We were all awash with the enthusiasm of the young until the archivist appeared. He looked like Eeyore the donkey in human form: droopy, awkward, exhausted, and less than thrilled to see me with my arms full of documents.
“Hi, I’m C. from the police department. We talked on the phone and–”
“Oh, right,” he sighed, “Follow me.”
The whole cavalcade meandered down some halls and through secured doors…to a lonely room, lined with shelves and piled with papers.
“Here’s a project for you,” he mumbled to what appeared to be a heinously overworked student employee, and ordered us to drop the whole pile on her (already covered) desk.
My project is somewhere alongside the Ark, I'm sure.
Which is when I had my cinema-villain-is-confronted-by-what-she’s-done moment. I’d committed the most rookie of cardinal sins: I’d just turned over fifty years of history to a bureaucracy!

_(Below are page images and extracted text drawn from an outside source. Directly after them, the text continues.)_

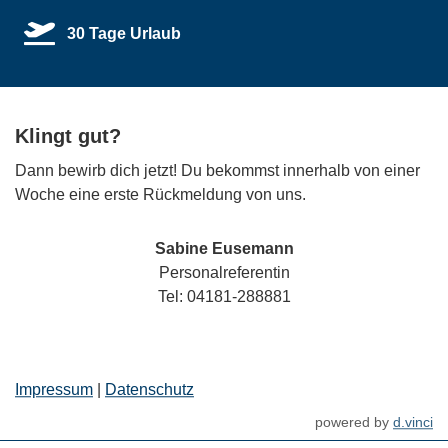
30 Tage Urlaub
Klingt gut?
Dann bewirb dich jetzt! Du bekommst innerhalb von einer
Woche eine erste Rückmeldung von uns.
Sabine Eusemann
Personalreferentin
Tel: 04181-288881
Impressum
|
Datenschutz
powered by
d.vinci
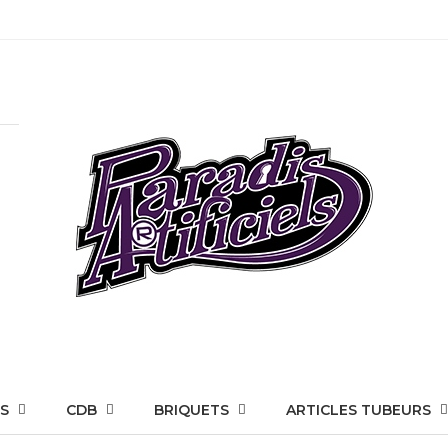
S
CDB
BRIQUETS
ARTICLES TUBEURS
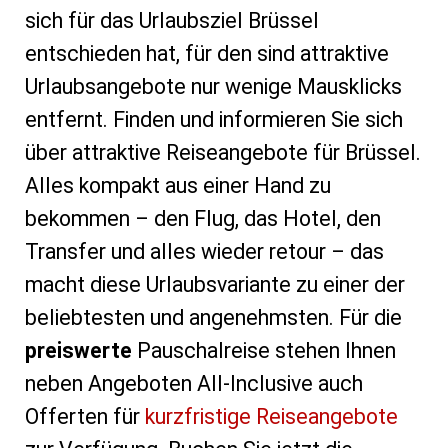
sich für das Urlaubsziel Brüssel
entschieden hat, für den sind attraktive
Urlaubsangebote nur wenige Mausklicks
entfernt. Finden und informieren Sie sich
über attraktive Reiseangebote für Brüssel.
Alles kompakt aus einer Hand zu
bekommen – den Flug, das Hotel, den
Transfer und alles wieder retour – das
macht diese Urlaubsvariante zu einer der
beliebtesten und angenehmsten. Für die
preiswerte
Pauschalreise stehen Ihnen
neben Angeboten All-Inclusive auch
Offerten für
kurzfristige Reiseangebote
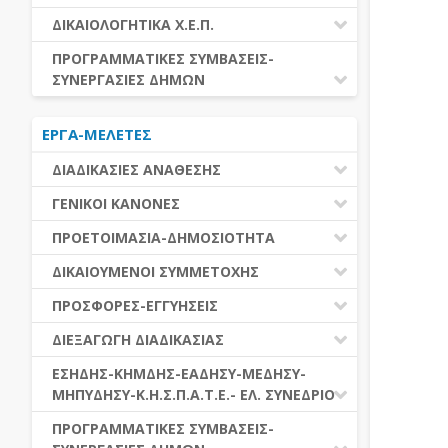
ΕΚΤΕΛΕΣΗ ΥΠΗΡΕΣΙΩΝ
ΕΑΑΔΗΣΥ
ΔΙΚΑΙΟΛΟΓΗΤΙΚΑ Χ.Ε.Π.
ΕΚΤΕΛΕΣΗ ΠΡΟΜΗΘΕΙΩΝ
ΕΑΔΗΣΥ
ΔΙΚΑΙΟΛΟΓΗΤΙΚΑ Χ.Ε.Π.
ΠΡΟΓΡΑΜΜΑΤΙΚΕΣ ΣΥΜΒΑΣΕΙΣ-
ΕΛ.ΣΥΝΕΔΡΙΟ
ΣΥΝΕΡΓΑΣΙΕΣ ΔΗΜΩΝ
ΕΣΗΔΗΣ
ΔΙΑΔΗΜΟΤΙΚΗ ΣΥΝΕΡΓΑΣΙΑ
ΚΗΜΔΗΣ
ΕΡΓΑ-ΜΕΛΕΤΕΣ
ΔΙΕΘΝΕΣ ΚΑΙ ΕΥΡΩΠΑΙΚΟ ΕΠΙΠΕΔΟ
ΜΕΔΗΣΥ-ΜΗΠΥΔΗΣΥ
ΠΡΟΓΡΑΜΜΑΤΙΚΕΣ ΣΥΜΒΑΣΕΙΣ
ΔΙΑΔΙΚΑΣΙΕΣ ΑΝΑΘΕΣΗΣ
ΔΙΑΔΙΚΑΣΙΕΣ ΑΝΑΘΕΣΗΣ
ΓΕΝΙΚΟΙ ΚΑΝΟΝΕΣ
ΣΥΓΚΕΝΤΡΩΤΙΚΕΣ ΔΙΑΔΙΚΑΣΙΕΣ
ΠΕΔΙΟ ΕΦΑΡΜΟΓΗΣ-ΕΝΑΡΞΗ ΙΣΧΥΟΣ
ΠΡΟΕΤΟΙΜΑΣΙΑ-ΔΗΜΟΣΙΟΤΗΤΑ
ΑΝΑΘΕΣΗΣ
ΗΛΕΚΤΡΟΝΙΚΑ ΜΕΣΑ
ΠΙΝΑΚΕΣ ΔΗΜΟΣΝΕΤ
ΓΝΩΜΟΔΟΤΙΚΑ ΟΡΓΑΝΑ-ΕΠΙΤΡΟΠΕΣ
ΔΙΚΑΙΟΥΜΕΝΟΙ ΣΥΜΜΕΤΟΧΗΣ
ΓΕΝΙΚΕΣ ΑΡΧΕΣ ΚΑΙ ΚΑΝΟΝΕΣ
ΠΡΟΕΤΟΙΜΑΣΙΑ
ΔΙΚΑΙΟΥΜΕΝΟΙ ΣΥΜΜΕΤΟΧΗΣ
ΠΡΟΣΦΟΡΕΣ-ΕΓΓΥΗΣΕΙΣ
ΑΞΙΑ ΣΥΜΒΑΣΗΣ
ΕΓΓΡΑΦΑ ΤΗΣ ΣΥΜΒΑΣΗΣ
ΚΡΙΤΗΡΙΑ ΕΠΙΛΟΓΗΣ
ΕΓΓΥΗΣΕΙΣ
ΕΙΔΗ ΣΥΜΒΑΣΕΩΝ
ΔΙΕΞΑΓΩΓΗ ΔΙΑΔΙΚΑΣΙΑΣ
ΔΗΜΟΣΙΕΥΣΕΙΣ
ΛΟΓΟΙ ΑΠΟΚΛΕΙΣΜΟΥ
ΠΡΟΣΦΟΡΕΣ
ΔΙΑΦΟΡΑ
ΑΞΙΟΛΟΓΗΣΗ ΚΑΙ ΑΝΑΘΕΣΗ
ΕΝΑΡΞΗ-ΠΡΟΘΕΣΜΙΕΣ
ΕΣΗΔΗΣ-ΚΗΜΔΗΣ-ΕΑΔΗΣΥ-ΜΕΔΗΣΥ-
ΔΙΚΑΙΟΛΟΓΗΤΙΚΑ ΛΟΓΩΝ
ΜΗΠΥΔΗΣΥ-Κ.Η.Σ.Π.Α.Τ.Ε.- ΕΛ. ΣΥΝΕΔΡΙΟ
ΑΠΟΚΛΕΙΣΜΟΥ & ΚΡΙΤΗΡΙΩΝ
ΑΠΟΤΕΛΕΣΜΑ ΔΙΑΔΙΚΑΣΙΑΣ
ΕΠΙΛΟΓΗΣ
ΠΡΟΣΦΥΓΕΣ-ΕΝΣΤΑΣΕΙΣ
ΕΑΑΔΗΣΥ
ΠΡΟΓΡΑΜΜΑΤΙΚΕΣ ΣΥΜΒΑΣΕΙΣ-
ΕΕΕΣ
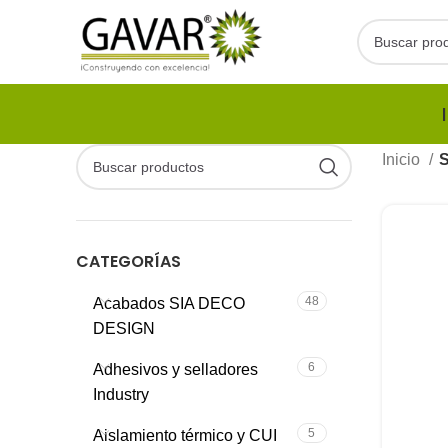
Inicio
S
CATEGORÍAS
48
Acabados SIA DECO
DESIGN
6
Adhesivos y selladores
Industry
5
Aislamiento térmico y CUI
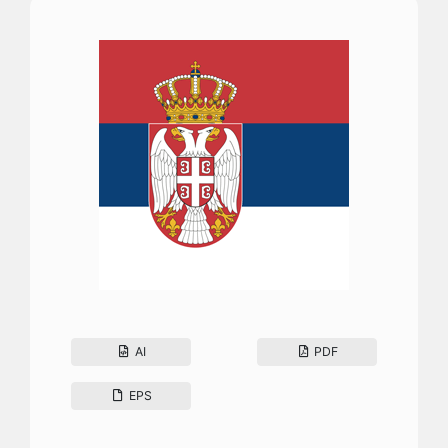
AI
PDF
EPS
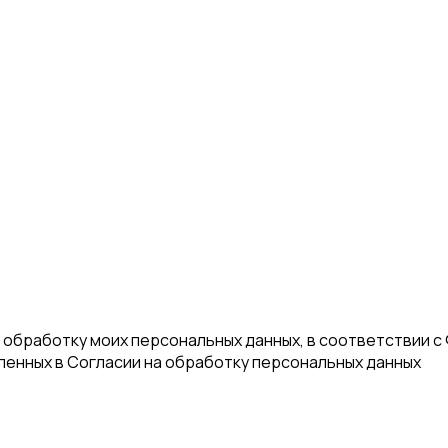
а обработку моих персональных данных, в соответствии с
еленных в Согласии на обработку персональных данных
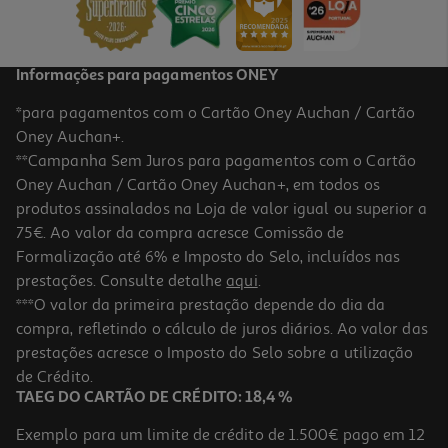
8,99 €
Informações para pagamentos ONEY
*para pagamentos com o Cartão Oney Auchan / Cartão
Oney Auchan+.
**Campanha Sem Juros para pagamentos com o Cartão
Oney Auchan / Cartão Oney Auchan+, em todos os
produtos assinalados na Loja de valor igual ou superior a
75€. Ao valor da compra acresce Comissão de
Formalização até 6% e Imposto do Selo, incluídos nas
prestações. Consulte detalhe
aqui
.
4.6
(5)
Aparador Pelos Nariz Qilive Q.7823
***O valor da primeira prestação depende do dia da
compra, refletindo o cálculo de juros diários. Ao valor das
4.99 €/un
prestações acresce o Imposto do Selo sobre a utilização
4,99 €
de Crédito.
TAEG DO CARTÃO DE CRÉDITO: 18,4 %
Exemplo para um limite de crédito de 1.500€ pago em 12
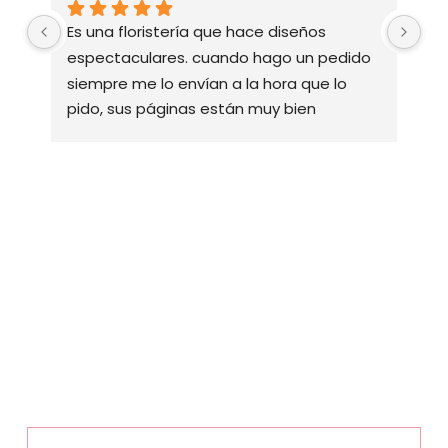
Es una floristería que hace diseños 
Ve
espectaculares. cuando hago un pedido 
su
siempre me lo envían a la hora que lo 
pido, sus páginas están muy bien 
diseñadas y esto me facilita a la hora de 
hacer algún pedido, responden el 
whatsapp rápidamente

I’ve gained all sorts of skills and experiences at this job, but law enforcement is not my calling, to say the least. But history! Oh, yes. And this project is the first thing in over a year and a half that’s come close to the things I’ve studied and feel passionate about. Certainly it’s the only thing that’s got me excited enough to annoy my co-workers with my near constant cries of, “Read this!” And now, I’ve an awful premonition that my precious bundles are only going to slowly decompose in the bowels of the library. There is no justice in the world.
“All the ancient histories, as one of our wits say, are just fables that have been agreed upon.”
-Voltaire
Yesterday Lt. Citrus called me into his office and waved his hand at a pile of binders. It was the media files archives of our department, newspaper clippings mostly, and it went back to 1960.
“We don’t need these anymore,” he said. “Can you get rid of them and save the binders?”
?!?!?!?!
I stretched out my hands dumbly and let him plop a stack in my hands and then tottered back to my desk where I opened them up.
The Civil Rights movement, the Vietnam War, the first female officer to graduate from the state’s police academy…the earliest documented complaints about parking (an as yet unresolved problem!) when we had a fraction of the student number we do now…a completely unique perspective on the history of the campus was sitting on my desk and I was supposed to just shred it?! Clearly they forgot I majored in history!
I begged off my other chores and began putting things in order. I’ve spent the last day and a half scanning articles and photos that document the history of the department (beginning back when we had an ex-LA cop fish a bunch of wallets out of the campus pond and search for the owners, all the way to the 40+ full time, state-certified officers we have now along with nearly 200 student employees). And come across some real gems!
Throw this stuff away. Pfft! I’m already in contact with the university archivist.
Showing off items abandoned in the Lost and Found. The one on the right kind of looks like Peggy Olson from Mad Men.Contrary to popular belief, we neither live in Mayberry, nor whistle frequently.